◆ WHAT THE TASK REQUIRES ◆
Can you copy the lines set down below exactly, leaving out the pictures?

Records from a data collection:
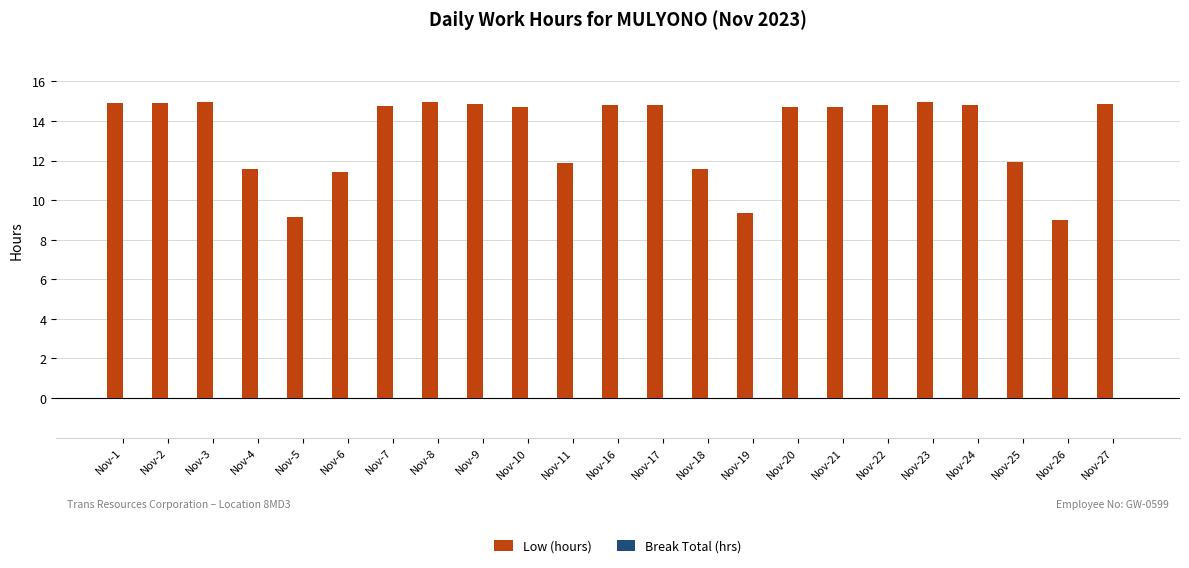

True or false: the data shows 20.4 at Nov-8.

False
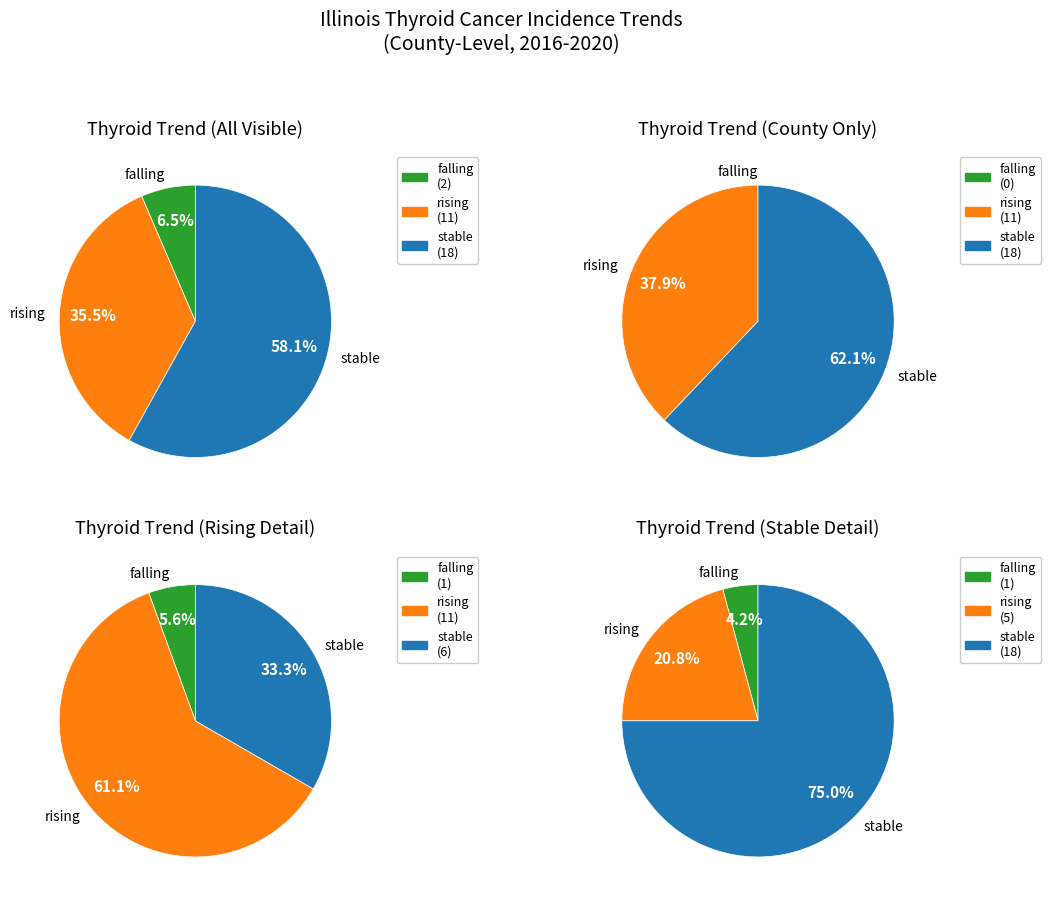

How many slices are in this pie chart?

3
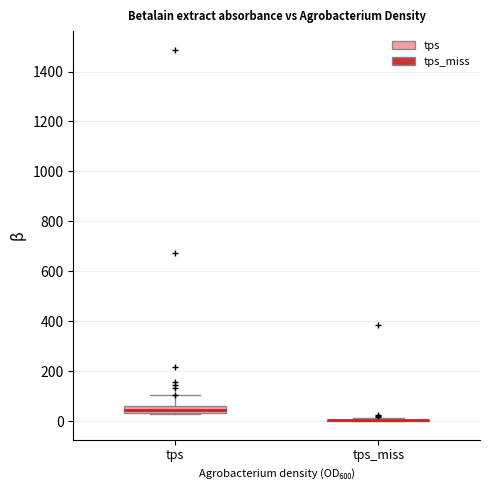

Comparing the boxes themselves (not the whiskers), which one is the tallest?

tps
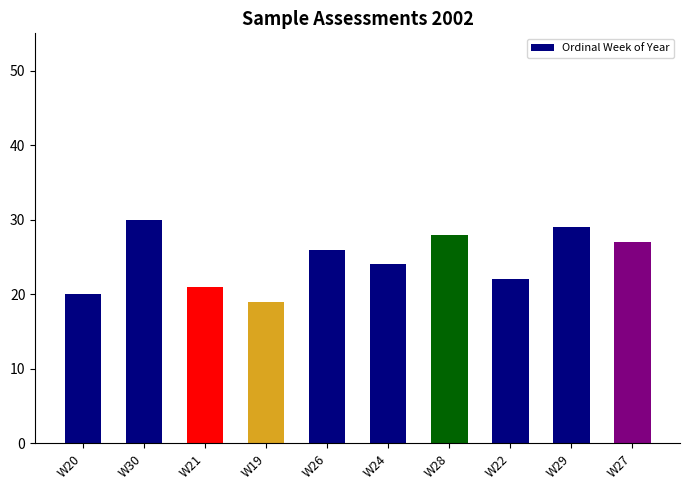

What position from the right is W22?

3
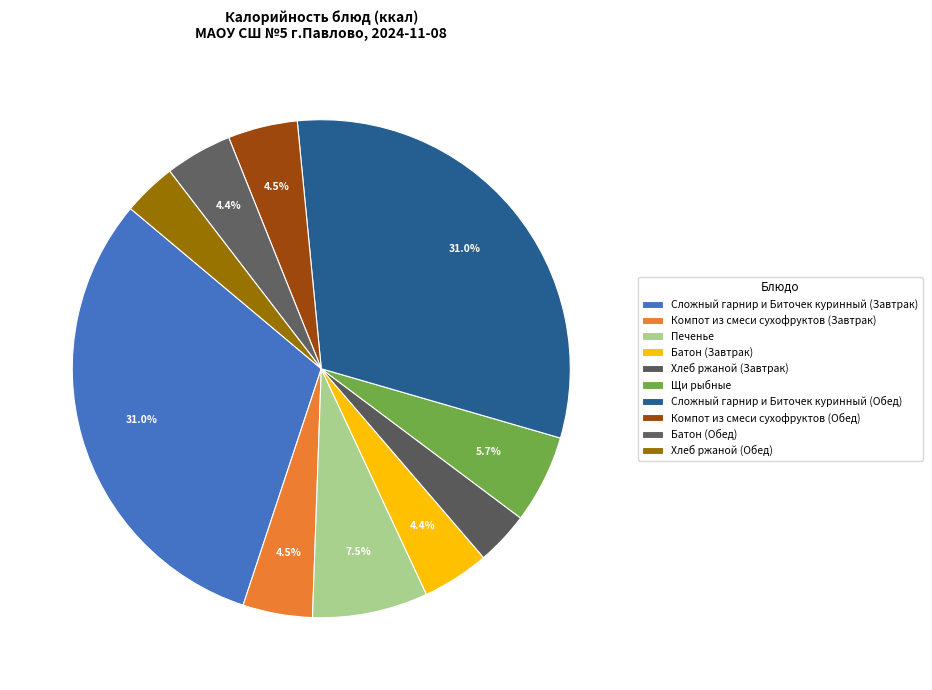

Is there any slice that represents more than half of the pie?

No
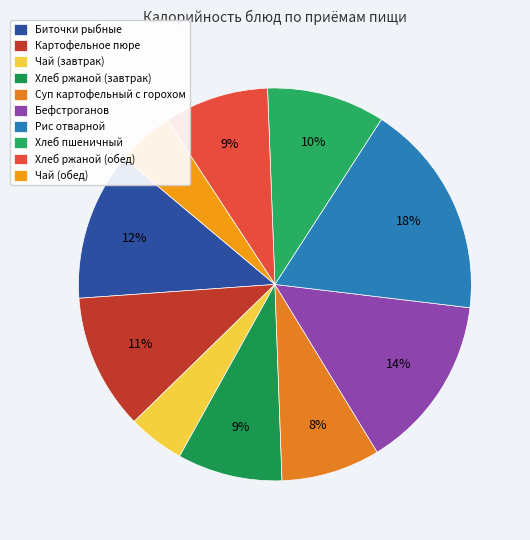

Which category has the smallest portion of the pie?

Чай (завтрак)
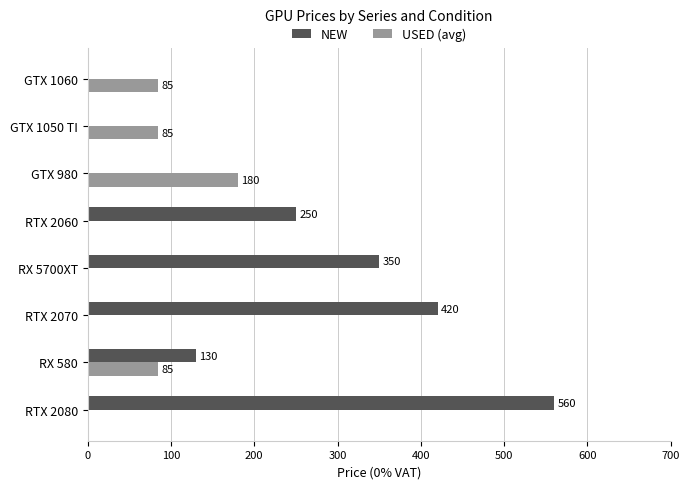

True or false: NEW has a value of 350 at RX 5700XT.

True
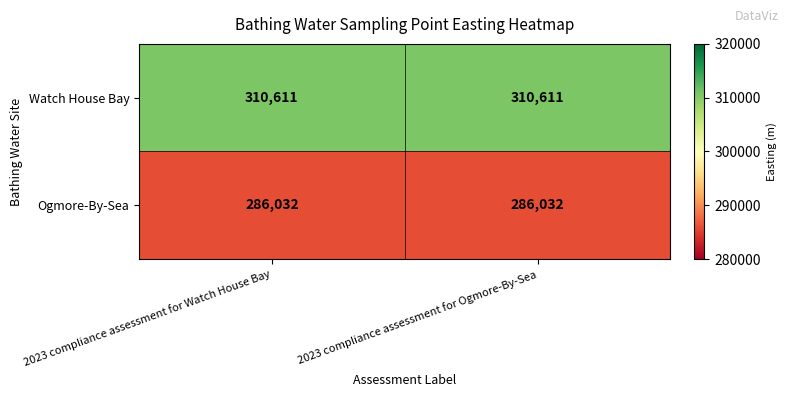

Rank the series by their maximum value, from highest to lowest.

Watch House Bay, Ogmore-By-Sea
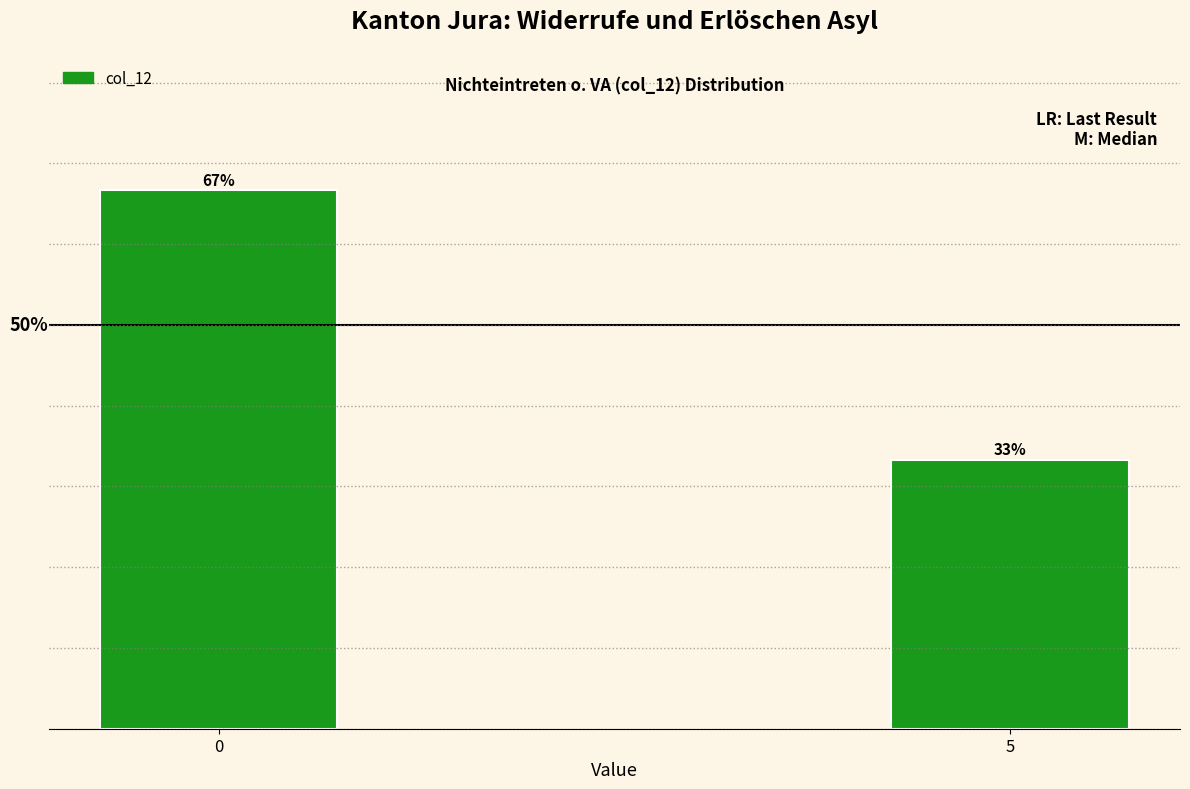

Does the chart contain any negative values?

No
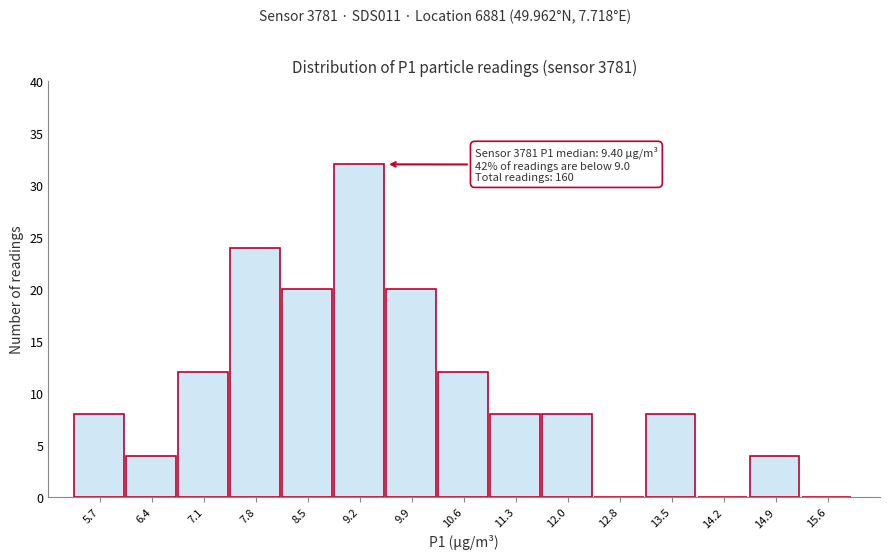

Reading left to right, list all the values displayed in this chart.

5.7=8	6.4=4	7.1=12	7.8=24	8.5=20	9.2=32	9.9=20	10.6=12	11.3=8	12.0=8	12.8=0	13.5=8	14.2=0	14.9=4	15.6=0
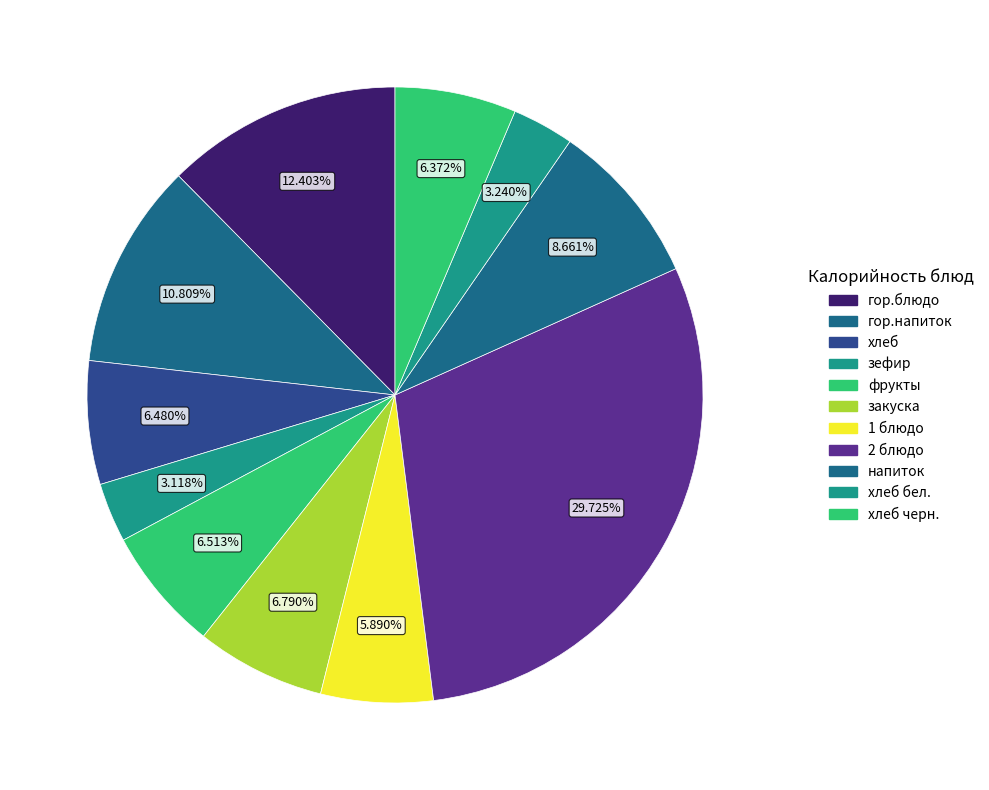

How many slices are in this pie chart?

11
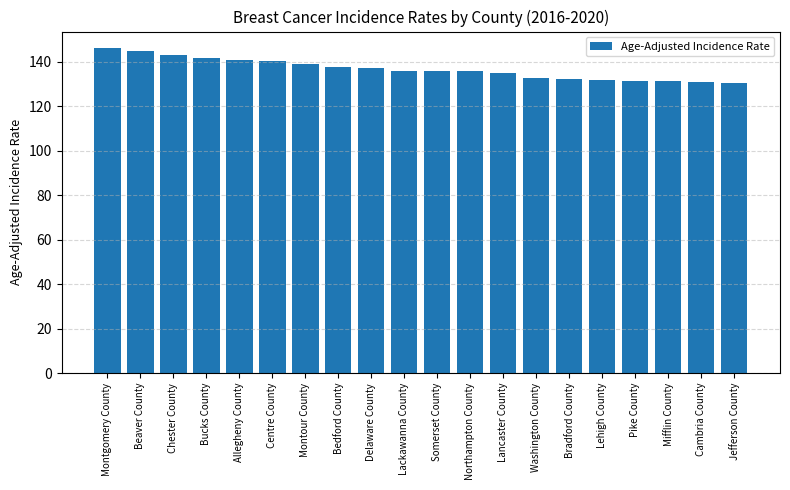

What is the sum of all values?

2734.8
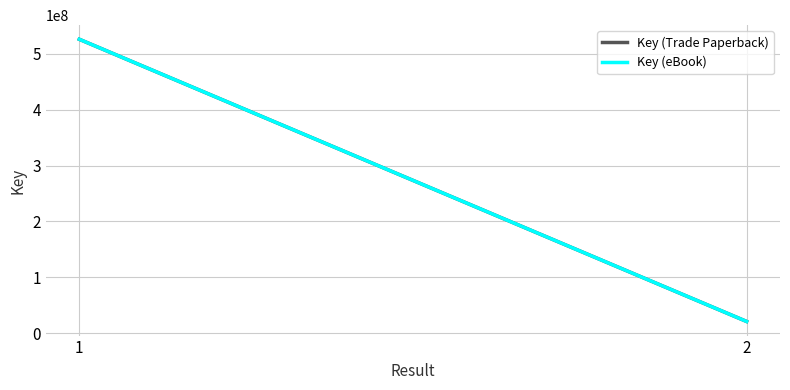

What is the difference between the maximum and minimum values in the Key (eBook) series?

505179054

◆ FINISHED TASK ◆
True or false: the data shows 20.4 at Nov-8.

False

How many slices are in this pie chart?

3

Comparing the boxes themselves (not the whiskers), which one is the tallest?

tps

What position from the right is W22?

3

Is there any slice that represents more than half of the pie?

No

Which category has the smallest portion of the pie?

Чай (завтрак)

True or false: NEW has a value of 350 at RX 5700XT.

True

Rank the series by their maximum value, from highest to lowest.

Watch House Bay, Ogmore-By-Sea

Does the chart contain any negative values?

No

Reading left to right, list all the values displayed in this chart.

5.7=8	6.4=4	7.1=12	7.8=24	8.5=20	9.2=32	9.9=20	10.6=12	11.3=8	12.0=8	12.8=0	13.5=8	14.2=0	14.9=4	15.6=0

How many slices are in this pie chart?

11

What is the sum of all values?

2734.8

What is the difference between the maximum and minimum values in the Key (eBook) series?

505179054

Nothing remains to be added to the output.